Required task: Put every line of the rows below into a JSON list of strings, one string per line, and leave out any blank lines.

— Begin Task input —

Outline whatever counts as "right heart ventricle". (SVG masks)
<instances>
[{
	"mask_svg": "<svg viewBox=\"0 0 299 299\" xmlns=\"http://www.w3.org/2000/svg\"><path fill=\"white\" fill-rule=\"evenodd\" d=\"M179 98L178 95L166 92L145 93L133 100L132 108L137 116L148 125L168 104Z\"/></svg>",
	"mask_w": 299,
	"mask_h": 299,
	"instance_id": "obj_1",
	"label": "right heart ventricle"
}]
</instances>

— End Task input —

Exercise answer:
[
  "Outline whatever counts as \"right heart ventricle\". (SVG masks)",
  "<instances>",
  "[{",
  "\t\"mask_svg\": \"<svg viewBox=\\\"0 0 299 299\\\" xmlns=\\\"http://www.w3.org/2000/svg\\\"><path fill=\\\"white\\\" fill-rule=\\\"evenodd\\\" d=\\\"M179 98L178 95L166 92L145 93L133 100L132 108L137 116L148 125L168 104Z\\\"/></svg>\",",
  "\t\"mask_w\": 299,",
  "\t\"mask_h\": 299,",
  "\t\"instance_id\": \"obj_1\",",
  "\t\"label\": \"right heart ventricle\"",
  "}]",
  "</instances>"
]